Third grade with Mrs. Waterstradt – November 22, 1963
She entered the room of twenty third-grade students looking even sterner than usual. She scared me as did our principal Mrs. Price.
“Gather up your coats, children,” Mrs. Waterstradt instructed on a dreary Friday afternoon the week before Thanksgiving. “School is closing early today.”
Our excitement at being released from school three hours early was subdued by the serious face of our teacher. Somehow we knew to leave as quickly as possible.
As I walked by the principal’s office I could see a black and white television on a tall cart so it could be wheeled into the classrooms for special presentations. On this day, it was broadcasting a news program. I saw the mean Mrs. Price standing with her secretary and the music teacher. Mrs. Price dabbed her eyes often with a white handkerchief.
I was immediately frightened. There had been many dire moments in the past few years, none of which I didn’t understand. No one took the time to explain it to a nine-year-old girl still playing with dolls. A year earlier, President Kennedy was making a speech about something to do with Cuba and missiles. I was bored so I took my doll that wet herself and held her naked butt up to the television screen and the President’s face. My mother slapped at the doll and my hands, telling me I was disrespectful, which I didn’t understand. Now nearly a year later, I walk into my house and my mother is crying in front of the television screen and just like Mrs. Price she’s holding a white hankie to her eyes.
“Those poor, poor children,” she said.
I don’t remember anything else, except all weekend we were all glued to the television. One of my brothers came home from college at Western Michigan University. Another one came home with his wife, and we all stayed in front of that black and white screen during a dreary dark weekend. The only time I left the house was Sunday morning with my parents. I was particularly resentful because all of my brothers were allowed to stay home.
When we came back from church and walked into the living room, my brothers were all on their feet and screaming.
“They shot Oswald,” was all I remember. I saw it replayed many times, but my brothers saw it live.

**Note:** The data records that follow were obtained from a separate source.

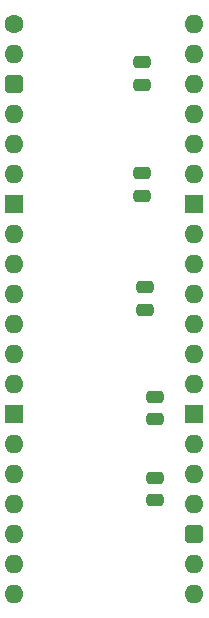
<source format=gbr>
%TF.GenerationSoftware,KiCad,Pcbnew,7.0.5*%
%TF.CreationDate,2024-01-10T12:53:25+02:00*%
%TF.ProjectId,HCP65 Device Reset,48435036-3520-4446-9576-696365205265,rev?*%
%TF.SameCoordinates,Original*%
%TF.FileFunction,Soldermask,Bot*%
%TF.FilePolarity,Negative*%
%FSLAX46Y46*%
G04 Gerber Fmt 4.6, Leading zero omitted, Abs format (unit mm)*
G04 Created by KiCad (PCBNEW 7.0.5) date 2024-01-10 12:53:25*
%MOMM*%
%LPD*%
G01*
G04 APERTURE LIST*
G04 Aperture macros list*
%AMRoundRect*
0 Rectangle with rounded corners*
0 $1 Rounding radius*
0 $2 $3 $4 $5 $6 $7 $8 $9 X,Y pos of 4 corners*
0 Add a 4 corners polygon primitive as box body*
4,1,4,$2,$3,$4,$5,$6,$7,$8,$9,$2,$3,0*
0 Add four circle primitives for the rounded corners*
1,1,$1+$1,$2,$3*
1,1,$1+$1,$4,$5*
1,1,$1+$1,$6,$7*
1,1,$1+$1,$8,$9*
0 Add four rect primitives between the rounded corners*
20,1,$1+$1,$2,$3,$4,$5,0*
20,1,$1+$1,$4,$5,$6,$7,0*
20,1,$1+$1,$6,$7,$8,$9,0*
20,1,$1+$1,$8,$9,$2,$3,0*%
G04 Aperture macros list end*
%ADD10C,1.600000*%
%ADD11O,1.600000X1.600000*%
%ADD12RoundRect,0.400000X-0.400000X-0.400000X0.400000X-0.400000X0.400000X0.400000X-0.400000X0.400000X0*%
%ADD13R,1.600000X1.600000*%
%ADD14RoundRect,0.250000X-0.475000X0.250000X-0.475000X-0.250000X0.475000X-0.250000X0.475000X0.250000X0*%
G04 APERTURE END LIST*
D10*
%TO.C,J4*%
X86360000Y-71120000D03*
D11*
X86360000Y-73660000D03*
D12*
X86360000Y-76200000D03*
D11*
X86360000Y-78740000D03*
X86360000Y-81280000D03*
X86360000Y-83820000D03*
D13*
X86360000Y-86360000D03*
D11*
X86360000Y-88900000D03*
X86360000Y-91440000D03*
X86360000Y-93980000D03*
X86360000Y-96520000D03*
X86360000Y-99060000D03*
X86360000Y-101600000D03*
D13*
X86360000Y-104140000D03*
D11*
X86360000Y-106680000D03*
X86360000Y-109220000D03*
X86360000Y-111760000D03*
X86360000Y-114300000D03*
X86360000Y-116840000D03*
X86360000Y-119380000D03*
X101600000Y-119380000D03*
X101600000Y-116840000D03*
D12*
X101600000Y-114300000D03*
D11*
X101600000Y-111760000D03*
X101600000Y-109220000D03*
X101600000Y-106680000D03*
D13*
X101600000Y-104140000D03*
D11*
X101600000Y-101600000D03*
X101600000Y-99060000D03*
X101600000Y-96520000D03*
X101600000Y-93980000D03*
X101600000Y-91440000D03*
X101600000Y-88900000D03*
D13*
X101600000Y-86360000D03*
D11*
X101600000Y-83820000D03*
X101600000Y-81280000D03*
X101600000Y-78740000D03*
X101600000Y-76200000D03*
X101600000Y-73660000D03*
X101600000Y-71120000D03*
%TD*%
D14*
%TO.C,C8*%
X97409000Y-93427000D03*
X97409000Y-95327000D03*
%TD*%
%TO.C,C1*%
X97155000Y-83775000D03*
X97155000Y-85675000D03*
%TD*%
%TO.C,C2*%
X97155000Y-74377000D03*
X97155000Y-76277000D03*
%TD*%
%TO.C,C7*%
X98298000Y-109556000D03*
X98298000Y-111456000D03*
%TD*%
%TO.C,C6*%
X98298000Y-102698000D03*
X98298000Y-104598000D03*
%TD*%
M02*

</source>
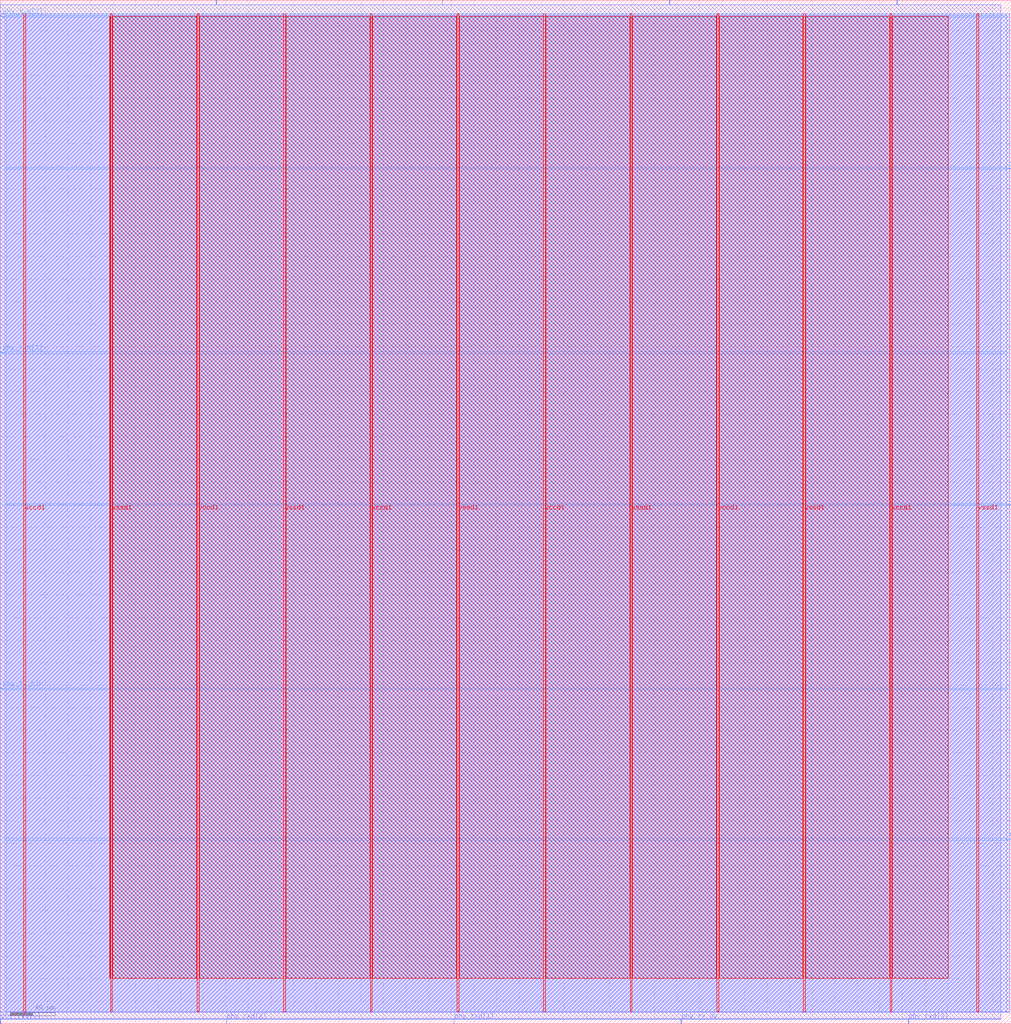
<source format=lef>
VERSION 5.7 ;
  NOWIREEXTENSIONATPIN ON ;
  DIVIDERCHAR "/" ;
  BUSBITCHARS "[]" ;
MACRO ethernet_100m
  CLASS BLOCK ;
  FOREIGN ethernet_100m ;
  ORIGIN 0.000 0.000 ;
  SIZE 896.400 BY 907.120 ;
  PIN clk
    DIRECTION INPUT ;
    USE SIGNAL ;
    PORT
      LAYER met3 ;
        RECT 892.400 459.720 896.400 460.320 ;
    END
  END clk
  PIN phy_rx_clk
    DIRECTION INPUT ;
    USE SIGNAL ;
    PORT
      LAYER met2 ;
        RECT 392.010 903.120 392.290 907.120 ;
    END
  END phy_rx_clk
  PIN phy_rx_dv
    DIRECTION INPUT ;
    USE SIGNAL ;
    PORT
      LAYER met2 ;
        RECT 603.610 0.000 603.890 4.000 ;
    END
  END phy_rx_dv
  PIN phy_rx_er
    DIRECTION INPUT ;
    USE SIGNAL ;
    PORT
      LAYER met2 ;
        RECT 593.490 903.120 593.770 907.120 ;
    END
  END phy_rx_er
  PIN phy_rxd[0]
    DIRECTION INPUT ;
    USE SIGNAL ;
    PORT
      LAYER met2 ;
        RECT 0.090 0.000 0.370 4.000 ;
    END
  END phy_rxd[0]
  PIN phy_rxd[1]
    DIRECTION INPUT ;
    USE SIGNAL ;
    PORT
      LAYER met3 ;
        RECT 0.000 594.360 4.000 594.960 ;
    END
  END phy_rxd[1]
  PIN phy_rxd[2]
    DIRECTION INPUT ;
    USE SIGNAL ;
    PORT
      LAYER met2 ;
        RECT 200.650 0.000 200.930 4.000 ;
    END
  END phy_rxd[2]
  PIN phy_rxd[3]
    DIRECTION INPUT ;
    USE SIGNAL ;
    PORT
      LAYER met2 ;
        RECT 805.090 0.000 805.370 4.000 ;
    END
  END phy_rxd[3]
  PIN phy_tx_clk
    DIRECTION INPUT ;
    USE SIGNAL ;
    PORT
      LAYER met3 ;
        RECT 0.000 296.520 4.000 297.120 ;
    END
  END phy_tx_clk
  PIN phy_tx_en
    DIRECTION OUTPUT TRISTATE ;
    USE SIGNAL ;
    PORT
      LAYER met3 ;
        RECT 892.400 757.560 896.400 758.160 ;
    END
  END phy_tx_en
  PIN phy_txd[0]
    DIRECTION OUTPUT TRISTATE ;
    USE SIGNAL ;
    PORT
      LAYER met2 ;
        RECT 794.970 903.120 795.250 907.120 ;
    END
  END phy_txd[0]
  PIN phy_txd[1]
    DIRECTION OUTPUT TRISTATE ;
    USE SIGNAL ;
    PORT
      LAYER met2 ;
        RECT 402.130 0.000 402.410 4.000 ;
    END
  END phy_txd[1]
  PIN phy_txd[2]
    DIRECTION OUTPUT TRISTATE ;
    USE SIGNAL ;
    PORT
      LAYER met3 ;
        RECT 0.000 892.200 4.000 892.800 ;
    END
  END phy_txd[2]
  PIN phy_txd[3]
    DIRECTION OUTPUT TRISTATE ;
    USE SIGNAL ;
    PORT
      LAYER met2 ;
        RECT 191.450 903.120 191.730 907.120 ;
    END
  END phy_txd[3]
  PIN rst
    DIRECTION INPUT ;
    USE SIGNAL ;
    PORT
      LAYER met3 ;
        RECT 892.400 163.240 896.400 163.840 ;
    END
  END rst
  PIN vccd1
    DIRECTION INPUT ;
    USE POWER ;
    PORT
      LAYER met4 ;
        RECT 21.040 10.640 22.640 895.120 ;
    END
    PORT
      LAYER met4 ;
        RECT 174.640 10.640 176.240 895.120 ;
    END
    PORT
      LAYER met4 ;
        RECT 328.240 10.640 329.840 895.120 ;
    END
    PORT
      LAYER met4 ;
        RECT 481.840 10.640 483.440 895.120 ;
    END
    PORT
      LAYER met4 ;
        RECT 635.440 10.640 637.040 895.120 ;
    END
    PORT
      LAYER met4 ;
        RECT 789.040 10.640 790.640 895.120 ;
    END
  END vccd1
  PIN vssd1
    DIRECTION INPUT ;
    USE GROUND ;
    PORT
      LAYER met4 ;
        RECT 97.840 10.640 99.440 895.120 ;
    END
    PORT
      LAYER met4 ;
        RECT 251.440 10.640 253.040 895.120 ;
    END
    PORT
      LAYER met4 ;
        RECT 405.040 10.640 406.640 895.120 ;
    END
    PORT
      LAYER met4 ;
        RECT 558.640 10.640 560.240 895.120 ;
    END
    PORT
      LAYER met4 ;
        RECT 712.240 10.640 713.840 895.120 ;
    END
    PORT
      LAYER met4 ;
        RECT 865.840 10.640 867.440 895.120 ;
    END
  END vssd1
  OBS
      LAYER li1 ;
        RECT 5.520 10.795 895.015 894.965 ;
      LAYER met1 ;
        RECT 0.070 10.240 895.075 895.120 ;
      LAYER met2 ;
        RECT 0.100 902.840 191.170 903.120 ;
        RECT 192.010 902.840 391.730 903.120 ;
        RECT 392.570 902.840 593.210 903.120 ;
        RECT 594.050 902.840 794.690 903.120 ;
        RECT 795.530 902.840 887.240 903.120 ;
        RECT 0.100 4.280 887.240 902.840 ;
        RECT 0.650 4.000 200.370 4.280 ;
        RECT 201.210 4.000 401.850 4.280 ;
        RECT 402.690 4.000 603.330 4.280 ;
        RECT 604.170 4.000 804.810 4.280 ;
        RECT 805.650 4.000 887.240 4.280 ;
      LAYER met3 ;
        RECT 4.000 893.200 892.400 895.045 ;
        RECT 4.400 891.800 892.400 893.200 ;
        RECT 4.000 758.560 892.400 891.800 ;
        RECT 4.000 757.160 892.000 758.560 ;
        RECT 4.000 595.360 892.400 757.160 ;
        RECT 4.400 593.960 892.400 595.360 ;
        RECT 4.000 460.720 892.400 593.960 ;
        RECT 4.000 459.320 892.000 460.720 ;
        RECT 4.000 297.520 892.400 459.320 ;
        RECT 4.400 296.120 892.400 297.520 ;
        RECT 4.000 164.240 892.400 296.120 ;
        RECT 4.000 162.840 892.000 164.240 ;
        RECT 4.000 10.715 892.400 162.840 ;
      LAYER met4 ;
        RECT 96.895 40.295 97.440 892.665 ;
        RECT 99.840 40.295 174.240 892.665 ;
        RECT 176.640 40.295 251.040 892.665 ;
        RECT 253.440 40.295 327.840 892.665 ;
        RECT 330.240 40.295 404.640 892.665 ;
        RECT 407.040 40.295 481.440 892.665 ;
        RECT 483.840 40.295 558.240 892.665 ;
        RECT 560.640 40.295 635.040 892.665 ;
        RECT 637.440 40.295 711.840 892.665 ;
        RECT 714.240 40.295 788.640 892.665 ;
        RECT 791.040 40.295 840.585 892.665 ;
  END
END ethernet_100m
END LIBRARY


</source>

The world changed for me with the only bright moments occurring in early 1964 when the Beatles came to our country. I boasted the largest collection of Beatles’ bubblegum cards until I gave them to Alvin, a new boy in our class. He was tall and cute and I guess as I turned ten years old and the Beatles came into our lives, I turned my attention from dolls to boys.
It might have been better if I’d stayed with the dolls for a little while longer. By the time, I turned fourteen, the world once again changed never to return to those halcyon days of my youth shattered forever on the first day of summer vacation in 1968 when my mother woke me from a luxurious sleep.
“They shot Bobby,” she yelled up the stairs.
And this time I knew exactly what she meant. Unfortunately.